Answer these from the article on Grants Pass v. Johnson:
1. In what year was the case against Grants Pass originally brought?
2. What did the Grants Pass ordinance ban?
3. Which Eighth Amendment clause did the Martin v. City of Boise ruling say was violated?

_Extract provided_
.....

As the high court deliberates, policymakers are preparing for the possibility that they might solve a problem they created in the most punitive way.
As more people end up experiencing homelessness, they’re also facing increasingly punitive and reactionary responses from local governments and their neighbors. Such policies could become legally codified in short order, with the high court having agreed to hear arguments in Grants Pass v. Johnson.
Originally brought in 2018, the case challenged the city of Grants Pass, Oregon, over an ordinance banning camping. Both a federal judge and, later, a panel from the Ninth Circuit Court of Appeals struck the law down, saying that Grants Pass did not have enough available shelter to offer homeless people. As such, the law was deemed to be a violation of the Eighth Amendment.
The ruling backed up the Ninth Circuit’s earlier ruling on the Martin v. City of Boise case, which said that punishing or arresting people for camping in public when there are no available shelter beds to take them to instead constituted a violation of the “cruel and unusual punishment” clause in the Eighth Amendment. That applied to localities in the Ninth Circuit’s area of concern and has led to greater legal scrutiny even as cities and counties push for more punitive and restrictive anti-camping laws. In fact, Grants Pass pushed to get the Supreme Court to hear the case, and several nominally liberal cities and states on the West Coast are backing its argument. If the Supreme Court overturns the previous Grants Pass and Boise rulings, it would open the door for cities, states, and counties to essentially criminalize being unhoused on a massive scale.

.....

_Recorded data_
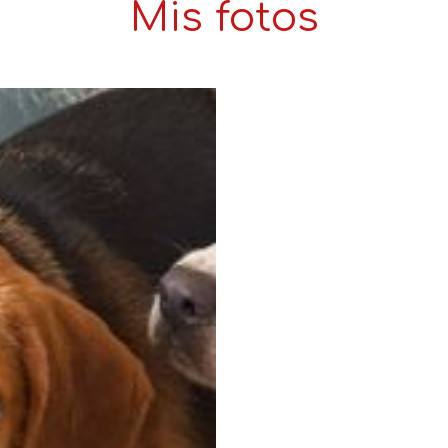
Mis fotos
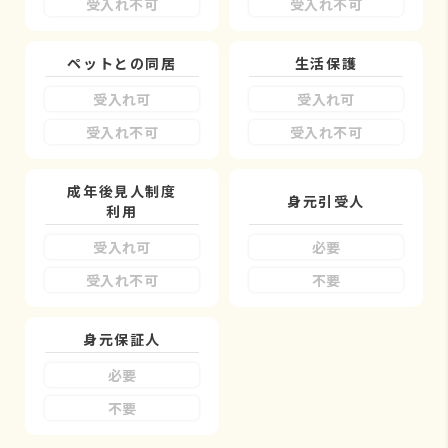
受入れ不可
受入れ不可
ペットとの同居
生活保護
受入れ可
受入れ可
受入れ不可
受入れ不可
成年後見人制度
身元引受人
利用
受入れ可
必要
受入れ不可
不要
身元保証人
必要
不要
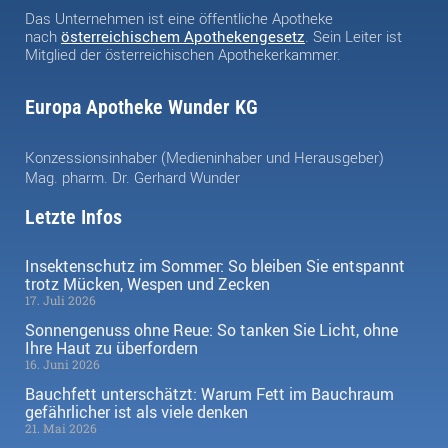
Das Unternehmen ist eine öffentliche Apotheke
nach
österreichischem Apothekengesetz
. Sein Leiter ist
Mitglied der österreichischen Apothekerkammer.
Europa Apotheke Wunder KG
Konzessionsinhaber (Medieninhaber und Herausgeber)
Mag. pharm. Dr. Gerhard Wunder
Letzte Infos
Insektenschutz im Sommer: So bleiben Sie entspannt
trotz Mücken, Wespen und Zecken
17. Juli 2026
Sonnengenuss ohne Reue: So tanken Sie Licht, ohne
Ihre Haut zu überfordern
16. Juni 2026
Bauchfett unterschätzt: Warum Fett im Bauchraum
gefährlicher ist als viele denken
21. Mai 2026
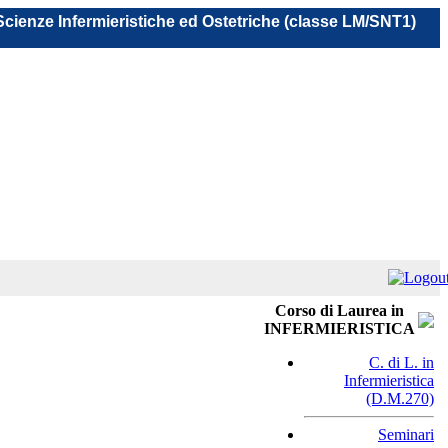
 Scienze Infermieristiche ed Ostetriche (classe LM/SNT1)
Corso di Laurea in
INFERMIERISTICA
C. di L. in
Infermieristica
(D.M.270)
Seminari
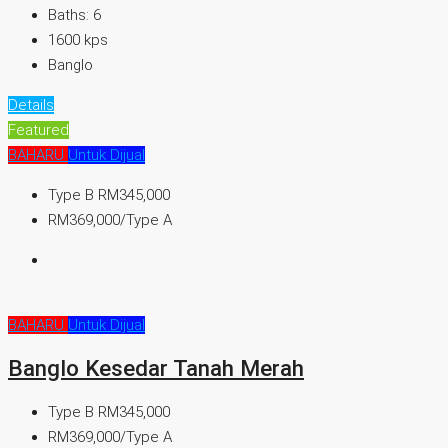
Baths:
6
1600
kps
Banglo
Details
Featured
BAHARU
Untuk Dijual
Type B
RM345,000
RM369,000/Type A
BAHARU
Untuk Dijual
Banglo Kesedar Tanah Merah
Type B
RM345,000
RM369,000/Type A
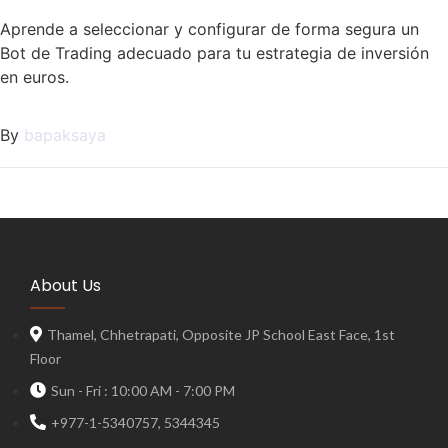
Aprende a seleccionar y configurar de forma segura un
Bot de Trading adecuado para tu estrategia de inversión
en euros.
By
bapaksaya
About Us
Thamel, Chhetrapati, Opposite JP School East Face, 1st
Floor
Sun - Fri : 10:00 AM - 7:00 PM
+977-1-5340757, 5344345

.....

_Worked solution_
1. 2018
2. Camping
3. The "cruel and unusual punishment" clause